Lance Letscher’s collages are accumulations of tiny bits of paper taken from a myriad of sources. His compositions, driven by a piecemeal aesthetic with a meticulously obsessive sensitivity to color and content, evoke both the expansiveness of the cosmos and the complex detail of microcellular life forms. Crafted with a rich and vibrant vocabulary eliciting discovery by his viewers, Letscher’s works engage us with their poetry and intricacy.
 
Since the late 1980’s, Letscher has used the raw materials of wood, marble, old books and paper in such a manner as to remove them from their original context.  As a youth, he cleaned out vacated rental properties owned by his grandparents and developed a curious habit of imagining other people’s lives from the traces left behind.  Trained as a printmaker, Letscher’s early career focused on intensely conceptual sculptures of marble or wood: a doll-sized marble wheelchair, a dwarfed piano of wood, a rumpled child’s pillow in marble.  In the mid-1990s Letscher shifted from his conceptual sculptures towards paper and collage but took away from his experience as a sculptor incredible patience and ability to focus on labor-intensive compositions.  He began to collect antique paper, ledgers, old notebooks, diaries, letters, record covers, magazines and books from thrift stores, junk-shops, used-booksellers, and even dumpsters. 
 
He meticulously organizes and stores these weathered materials, which he later surgically deconstructs and deploys, creating new narratives from shards of a memory.
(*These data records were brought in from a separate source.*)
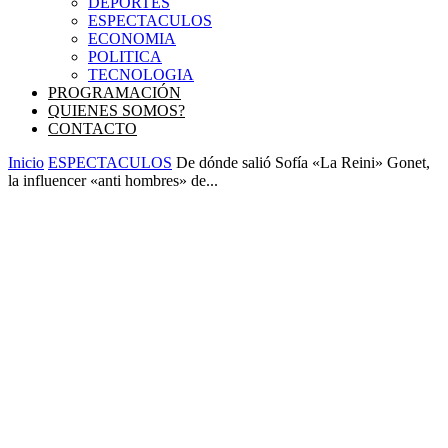
DEPORTES
ESPECTACULOS
ECONOMIA
POLITICA
TECNOLOGIA
PROGRAMACIÓN
QUIENES SOMOS?
CONTACTO
Inicio
ESPECTACULOS
De dónde salió Sofía «La Reini» Gonet,
la influencer «anti hombres» de...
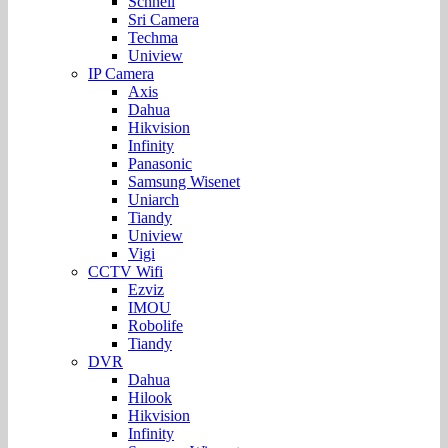
Schnell
Sri Camera
Techma
Uniview
IP Camera
Axis
Dahua
Hikvision
Infinity
Panasonic
Samsung Wisenet
Uniarch
Tiandy
Uniview
Vigi
CCTV Wifi
Ezviz
IMOU
Robolife
Tiandy
DVR
Dahua
Hilook
Hikvision
Infinity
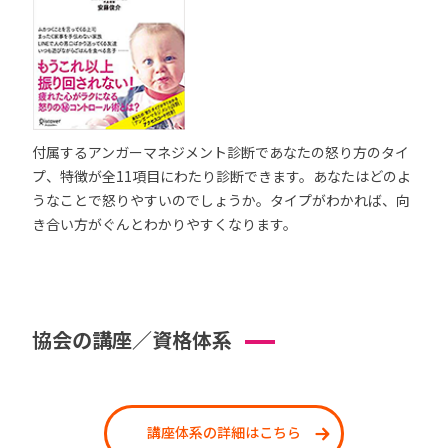
付属するアンガーマネジメント診断であなたの怒り方のタイ
プ、特徴が全11項目にわたり診断できます。あなたはどのよ
うなことで怒りやすいのでしょうか。タイプがわかれば、向
き合い方がぐんとわかりやすくなります。
協会の講座／資格体系
講座体系の詳細はこちら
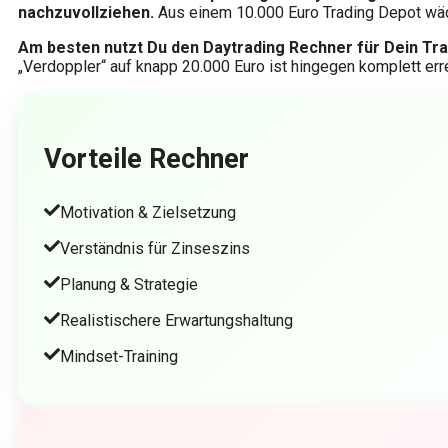
nachzuvollziehen.
Aus einem 10.000 Euro Trading Depot wächs
Am besten nutzt Du den Daytrading Rechner für Dein Tra
„Verdoppler“ auf knapp 20.000 Euro ist hingegen komplett erre
Vorteile Rechner
Motivation & Zielsetzung
Verständnis für Zinseszins
Planung & Strategie
Realistischere Erwartungshaltung
Mindset-Training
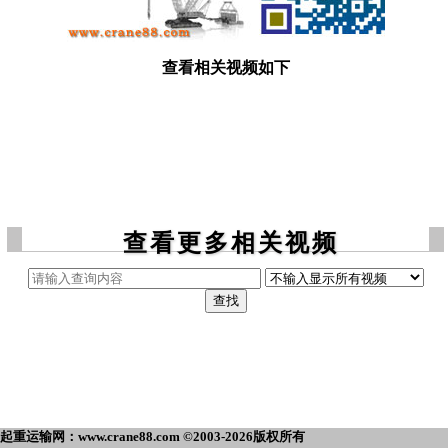
查看相关视频如下
查看更多相关视频
起重运输网：www.crane88.com ©2003-2026版权所有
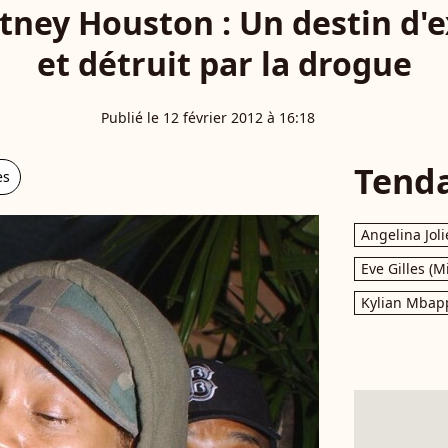
ney Houston : Un destin d'e
et détruit par la drogue
Publié le 12 février 2012 à 16:18
Tend
es
Angelina Joli
Eve Gilles (M
Kylian Mbap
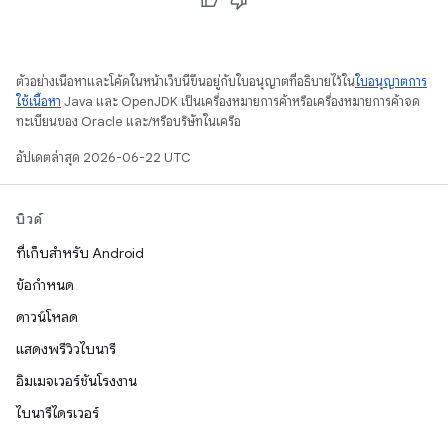
ตัวอย่างเนื้อหาและโค้ดในหน้าเว็บนี้ขึ้นอยู่กับใบอนุญาตที่อธิบายไว้ใน
ใบอนุญาตการ
ใช้เนื้อหา
Java และ OpenJDK เป็นเครื่องหมายการค้าหรือเครื่องหมายการค้าจด
ทะเบียนของ Oracle และ/หรือบริษัทในเครือ
อัปเดตล่าสุด 2026-06-22 UTC
บิวด์
ที่เก็บสำหรับ Android
ข้อกำหนด
ดาวน์โหลด
แสดงพรีวิวไบนารี
อิมเมจเวอร์ชันโรงงาน
ไบนารีไดรเวอร์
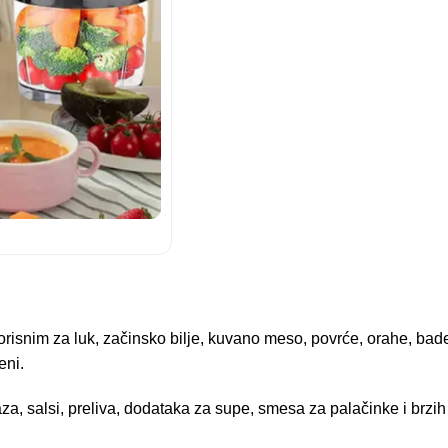
isnim za luk, začinsko bilje, kuvano meso, povrće, orahe, bad
eni.
, salsi, preliva, dodataka za supe, smesa za palačinke i brzih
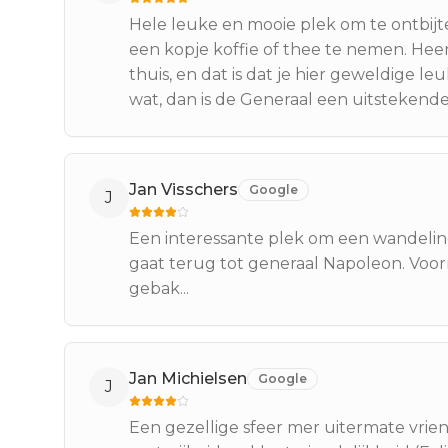
Hele leuke en mooie plek om te ontbij
een kopje koffie of thee te nemen. Heer
thuis, en dat is dat je hier geweldige le
wat, dan is de Generaal een uitstekende 
Jan Visschers
Google
J
Een interessante plek om een ​​wandeli
gaat terug tot generaal Napoleon. Voorma
gebak...
Jan Michielsen
Google
J
Een gezellige sfeer mer uitermate vrie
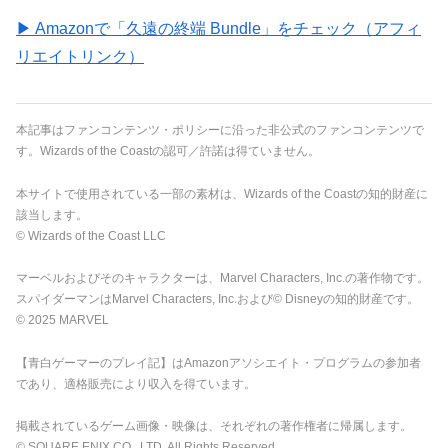
▶ Amazonで「久遠の終端 Bundle」をチェック（アフィ
リエイトリンク）
本記事はファンコンテンツ・ポリシーに沿った非公式のファンコンテンツで
す。Wizards of the Coastの認可／許諾は得ていません。
本サイトで使用されている一部の素材は、Wizards of the Coastの知的財産に
該当します。
© Wizards of the Coast LLC
マーベルおよびそのキャラクターは、Marvel Characters, Inc.の著作物です。
スパイダーマンはMarvel Characters, Inc.および© Disneyの知的財産です。
© 2025 MARVEL
【青白ゲーマーのプレイ記】はAmazonアソシエイト・プログラムの参加者
であり、適格販売により収入を得ています。
掲載されているゲーム画像・映像は、それぞれの著作権者に帰属します。
© SQUARE ENIX CO., LTD. All Rights Reserved.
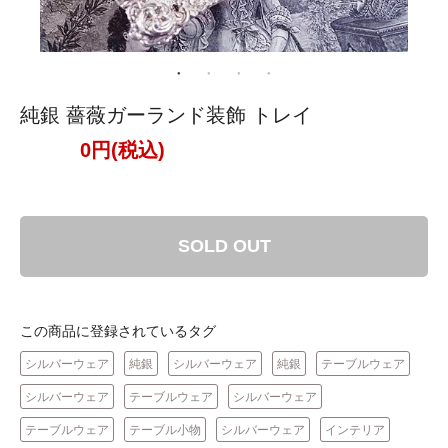
純銀 薔薇ガーランド装飾 トレイ
0円(税込)
SOLD OUT
この商品に登録されているタグ
シルバーウェア
純銀
シルバーウェア
純銀
テーブルウェア
シルバーウェア
テーブルウェア
シルバーウェア
テーブルウェア
テーブル小物
シルバーウェア
インテリア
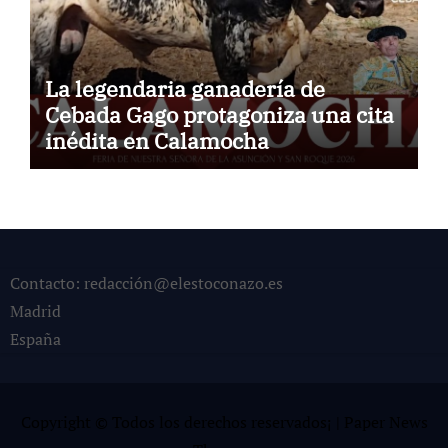
La legendaria ganadería de
Cebada Gago protagoniza una cita
inédita en Calamocha
Contacto: redacción@elestoconazo.es
Madrid
España
Copyright © Todos los derechos reservados¡
|
Paper News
Letscher’s geometric and contemplative juxtapositions of color and pattern call to mind the classic craft of quilt making, which he has cited as an influence.  Other frequent comparisons are to a wide and varied roster of other artists: Josef Albers, Piet Mondrian, James Castle, and Martín Ramírez, among others.  Letscher’s most recent works explore notions of locomotion, technology, and the creative impulse at the heart of human nature.  Letscher re-visits his sculptural roots as his collages leap into three dimensions, using vibrant colors and letters to cover the surfaces of such varied subjects as guns, motorcycles, rockets, tools and toy planes.  A diligent and nearly constant worker, Letscher follows, with enthusiasm and gratitude, wherever his source materials lead him.  
 
Lance Letscher attended the University of Texas where he received both his Bachelor of Fine Arts and his Master of Fine Arts.  He later apprenticed for Amado Peña, an artist known for his Southwestern-style prints.  He currently lives and works in Austin, Texas.  His work is held in public and private collections around the country and has been reviewed in Art in America, The New York Observer, and Harper’s Magazine, among other publications.  A full-length monograph of his work, Lance Letscher: Collage, was published in 2009.